Cody Henderson was in the zone, hitting shot after shot. The 26-year-old engaged the capacity crowd as they cheered his every shot. But this was not on the links of Augusta during The Masters or hardwood of Madison Square Garden during an NBA game. Henderson was firing bean bags at The Mirage Hotel & Casino in Las Vegas at the Johnsonville Cornhole Championships in March.

Henderson eventually sunk 19 straight bags during his cornhole match. The warehouse manager, who lives in Jackson, Ohio, is the top-ranked cornhole player in the U.S.

Yes, cornhole, the popular tailgating and backyard game, is now a professional sport with a league (American Cornhole League), TV contract (ESPN), prize money (up to $1 million this season) and comprehensive rankings of players.

College football took center stage on Saturday on ESPN with Alabama and Clemson punching their tickets to the National Championship game, but the best college cornhole players get the ESPN treatment on Sunday. Four hours of programming on ESPN and ESPN2 are headlined by the National College Cornhole Championship from Myrtle Beach, South Carolina. It crowns the best college team and college alumni team from around the country. The ACL will pay out at least $25,000 in scholarship money.

The man behind the business of cornhole is ACL CEO Stacey Moore, who honed his cornhole game at North Carolina State football tailgates. “I saw tailgating as one of the largest informal industries out there and figured there was a way to capture and profit from that,” says the serial entrepreneur Moore. “I created different types of brands to try and figure out how to capitalize on the tailgating lifestyle.”

Cornhole was the activity that drew the most attention with Moore’s tailgating businesses, so he went all in on the game, which features two platforms, with a hole at the top of each, spaced 27 feet apart. Players throw bags—originally filled with corn but now typically plastic resin—to try and land on the board or in the hole.

Moore and his partners invested more than $1 million in the back-end technology to be able to manage cornhole events and tournaments for all ages and all skill levels across the U.S. “You can’t be a sport without scores and stats, so we went on a mission to create cornhole as a sport, says Moore.

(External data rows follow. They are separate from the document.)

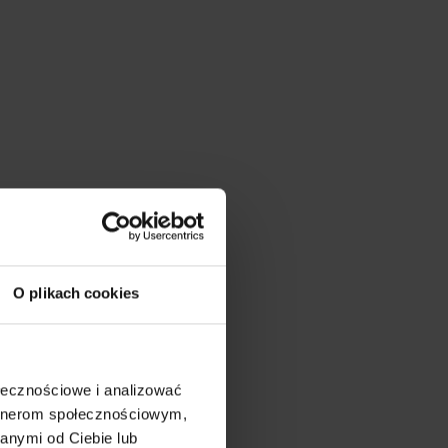
O plikach cookies
ołecznościowe i analizować
artnerom społecznościowym,
anymi od Ciebie lub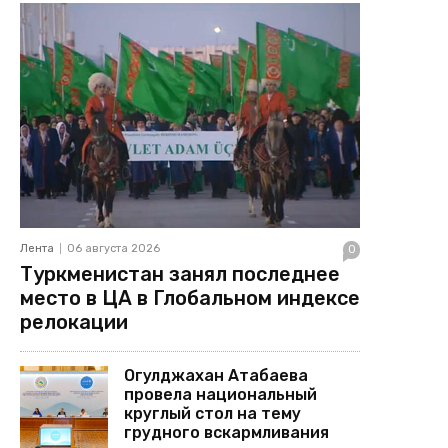
Лента
06 августа 2026
0
Туркменистан занял последнее
место в ЦА в Глобальном индексе
релокации
Огулджахан Атабаева
провела национальный
круглый стол на тему
грудного вскармливания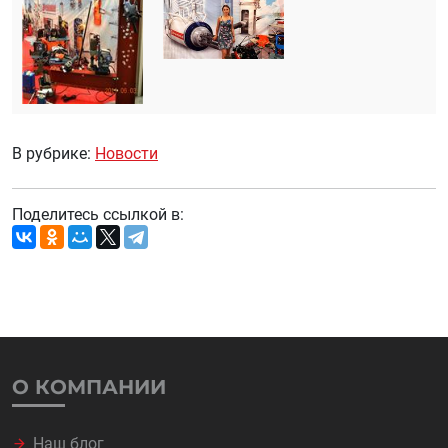
В рубрике:
Новости
Поделитесь ссылкой в:
О КОМПАНИИ
Наш блог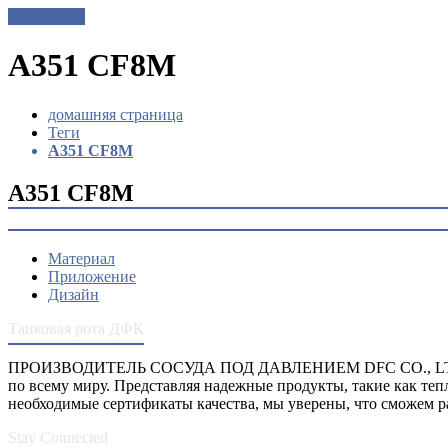
Get a Quote
А351 CF8M
домашняя страница
Теги
А351 CF8M
А351 CF8M
Материал
Приложение
Дизайн
Танковая рота ДФК
ПРОИЗВОДИТЕЛЬ СОСУДА ПОД ДАВЛЕНИЕМ DFC CO., LTD. о
по всему миру. Представляя надежные продукты, такие как те
необходимые сертификаты качества, мы уверены, что сможем р
Stay Connected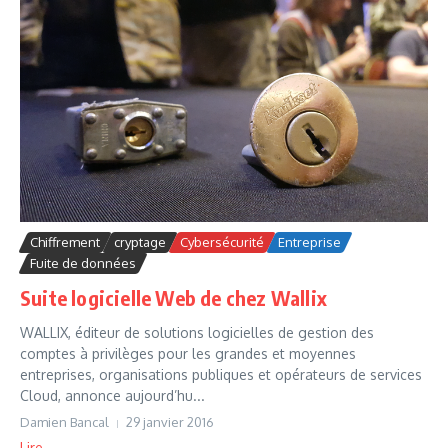
Chiffrement
cryptage
Cybersécurité
Entreprise
Fuite de données
Suite logicielle Web de chez Wallix
WALLIX, éditeur de solutions logicielles de gestion des
comptes à privilèges pour les grandes et moyennes
entreprises, organisations publiques et opérateurs de services
Cloud, annonce aujourd’hu...
Damien Bancal
29 janvier 2016
Lire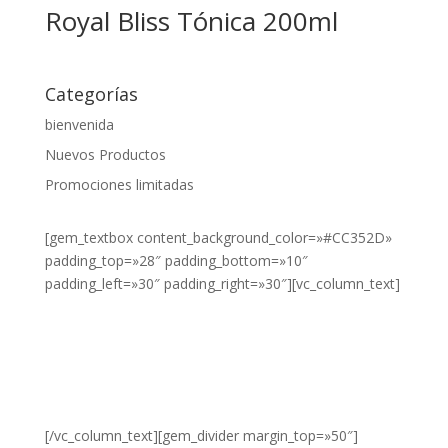
Royal Bliss Tónica 200ml
Categorías
1,5L
bienvenida
Nuevos Productos
1/3
Promociones limitadas
1/4
10gr
[gem_textbox content_background_color=»#CC352D»
padding_top=»28″ padding_bottom=»10″
10ml
padding_left=»30″ padding_right=»30″][vc_column_text]
1L
¿DESEA
VER NUESTROS
200ml
PRODUCTOS?
24cl
HAZ CLIC
AQUÍ.
250g
[/vc_column_text][gem_divider margin_top=»50″]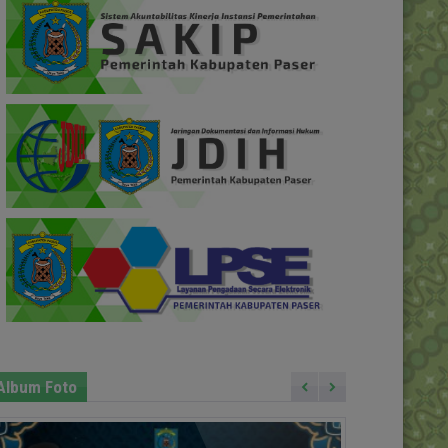
Album Foto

The centralized scoring and stats led to the ACL’s launch three years ago. There were 5,000 events last season under the ACL banner, and there will be as many as 10,000 during the current season, which runs from August to July.

The ACL paid out $250,000 to pros like Henderson last season, and the total payout this season could reach $1 million. Top players make up to $60,000, including payouts from local events.

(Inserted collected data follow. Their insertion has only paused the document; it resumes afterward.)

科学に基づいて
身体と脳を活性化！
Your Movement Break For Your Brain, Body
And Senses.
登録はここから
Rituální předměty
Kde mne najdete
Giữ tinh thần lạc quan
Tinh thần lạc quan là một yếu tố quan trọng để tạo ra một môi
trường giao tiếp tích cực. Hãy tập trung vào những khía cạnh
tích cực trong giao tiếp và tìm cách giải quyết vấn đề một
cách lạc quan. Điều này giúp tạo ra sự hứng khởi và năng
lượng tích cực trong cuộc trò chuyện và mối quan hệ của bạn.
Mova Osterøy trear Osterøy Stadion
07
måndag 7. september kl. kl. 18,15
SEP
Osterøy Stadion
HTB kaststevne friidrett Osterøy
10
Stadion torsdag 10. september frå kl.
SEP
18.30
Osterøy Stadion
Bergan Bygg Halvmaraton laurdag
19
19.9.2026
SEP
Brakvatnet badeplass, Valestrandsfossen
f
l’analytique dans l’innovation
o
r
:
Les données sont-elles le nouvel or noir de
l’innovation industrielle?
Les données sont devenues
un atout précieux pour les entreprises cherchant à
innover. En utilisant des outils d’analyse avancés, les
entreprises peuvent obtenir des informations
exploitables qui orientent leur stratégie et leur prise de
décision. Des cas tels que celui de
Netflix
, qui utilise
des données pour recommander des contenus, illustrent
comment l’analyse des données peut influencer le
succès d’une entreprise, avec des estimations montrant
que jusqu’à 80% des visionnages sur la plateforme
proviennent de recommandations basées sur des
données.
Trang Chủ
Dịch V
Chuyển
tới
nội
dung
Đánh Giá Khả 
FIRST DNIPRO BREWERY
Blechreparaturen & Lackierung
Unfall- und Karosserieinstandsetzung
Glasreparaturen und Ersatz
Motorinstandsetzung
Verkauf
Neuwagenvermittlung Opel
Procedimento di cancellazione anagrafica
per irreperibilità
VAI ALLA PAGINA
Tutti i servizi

The ACL derives its revenue from its ESPN deal, sponsorships and memorabilia. There are also 300 directors across the U.S. who operate cornhole tournaments using ACL’s infrastructure. The directors are independent contractors who give a percentage of tournament revenue to the ACL. Tournament entry fees range from $5 to $100. Directors and players also have membership fees, which create a consistent annuity for the ACL.

Professional cornhole got a huge boost through its relationship with ESPN. The first ACL event on the Walt Disney-owned channel was a digital broadcast on ESPN3 in 2016. The sport moved to ESPN2 the following year, ahead of signing a three-year deal with ESPN in July 2017. The ACL Pro Invitational on July 4 this year was watched by 500,000 people on ESPN.

ACL sponsors like Dollar Shave Club and Johnsonville are getting significant exposure. Sausage company Johnsonville serves as the primary sponsor of the league. The brand had more Google searches this July than in the previous five years combined. The difference: exposure during the July 4th ACL event that followed the annual Nathan’s Hot Dog Eating contest on ESPN.

Moore is expanding the ACL outside the U.S. The first Canadian broadcast is targeted for June. Moore also wants to take the ACL to Australia, Sweden, Germany and Japan via the World Cornhole League. The idea is to share the expertise and infrastructure of the ACL to create “like-minded leagues.”

Moore sees the youth market as another opportunity. “There is no competitive cornhole in high school or middle school. We want to change that,” he says.